INFORMATION SHOWN:
──────
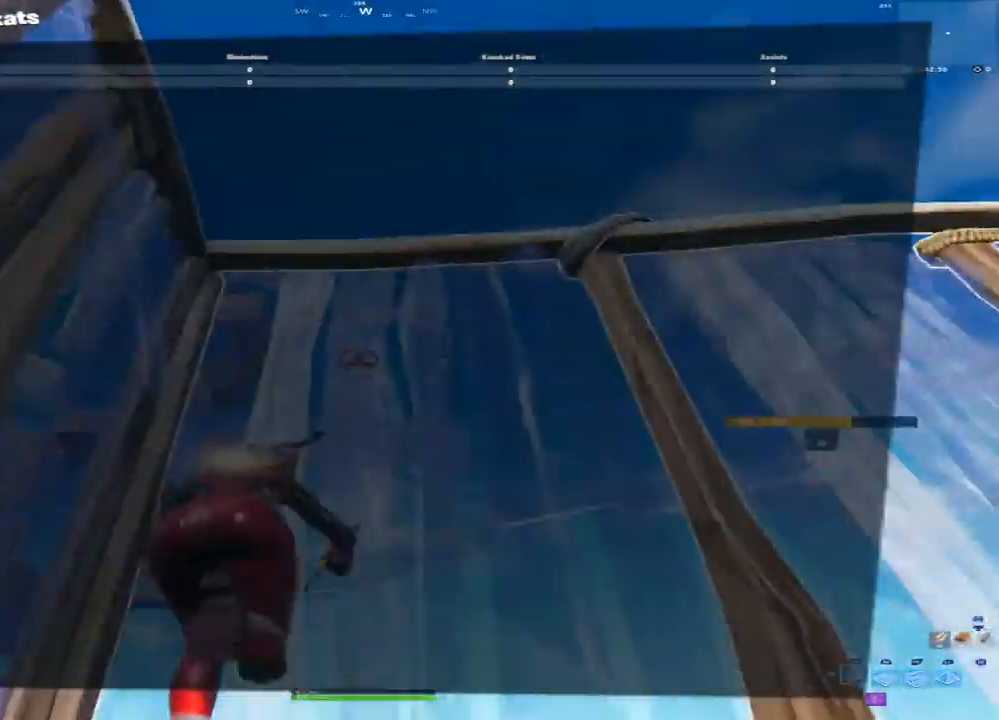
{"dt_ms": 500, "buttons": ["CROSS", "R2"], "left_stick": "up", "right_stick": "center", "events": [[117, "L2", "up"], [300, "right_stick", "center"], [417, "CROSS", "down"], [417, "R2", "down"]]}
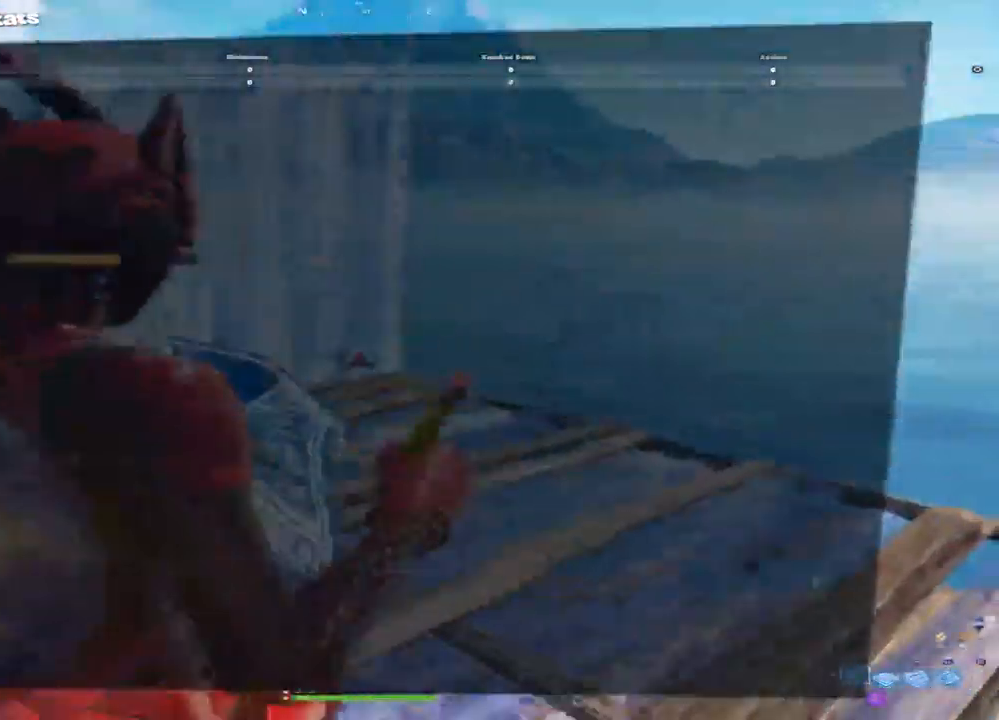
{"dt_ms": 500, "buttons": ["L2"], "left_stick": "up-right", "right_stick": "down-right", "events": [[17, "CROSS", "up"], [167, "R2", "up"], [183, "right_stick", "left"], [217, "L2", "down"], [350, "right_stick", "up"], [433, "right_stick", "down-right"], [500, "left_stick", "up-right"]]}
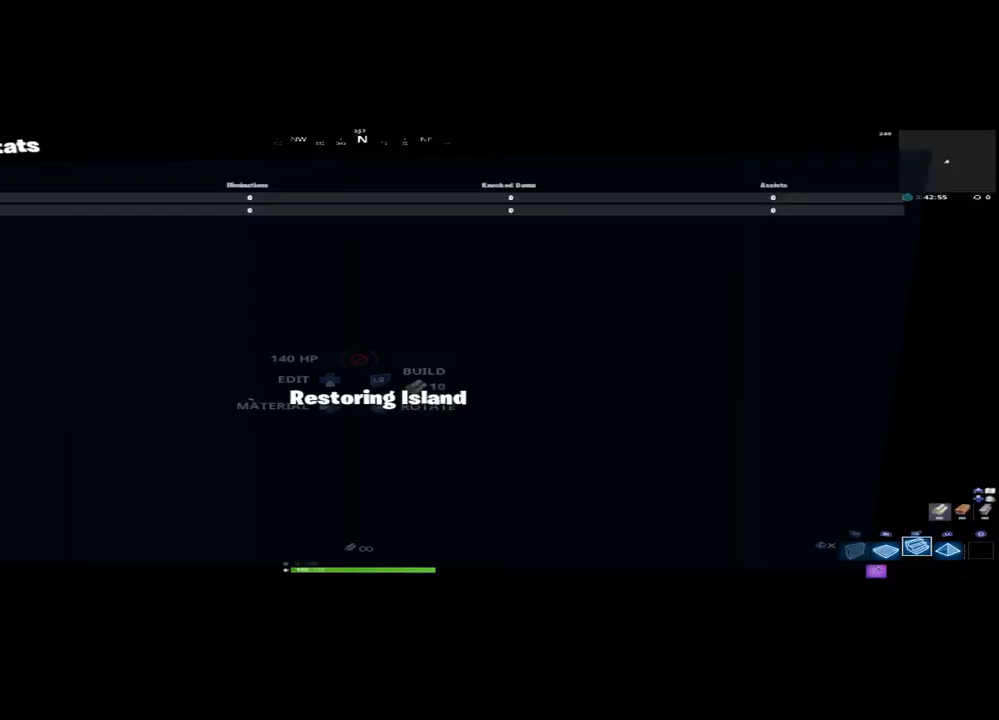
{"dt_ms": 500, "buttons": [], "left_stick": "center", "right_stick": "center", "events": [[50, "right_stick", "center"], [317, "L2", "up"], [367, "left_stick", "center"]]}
──────
REQUIRED WORK: Write the material above out again exactly as it reads, but don't carry over the pictures.

PROBLEM SOLUTION:
{"dt_ms": 500, "buttons": ["CROSS", "R2"], "left_stick": "up", "right_stick": "center", "events": [[117, "L2", "up"], [300, "right_stick", "center"], [417, "CROSS", "down"], [417, "R2", "down"]]}
{"dt_ms": 500, "buttons": ["L2"], "left_stick": "up-right", "right_stick": "down-right", "events": [[17, "CROSS", "up"], [167, "R2", "up"], [183, "right_stick", "left"], [217, "L2", "down"], [350, "right_stick", "up"], [433, "right_stick", "down-right"], [500, "left_stick", "up-right"]]}
{"dt_ms": 500, "buttons": [], "left_stick": "center", "right_stick": "center", "events": [[50, "right_stick", "center"], [317, "L2", "up"], [367, "left_stick", "center"]]}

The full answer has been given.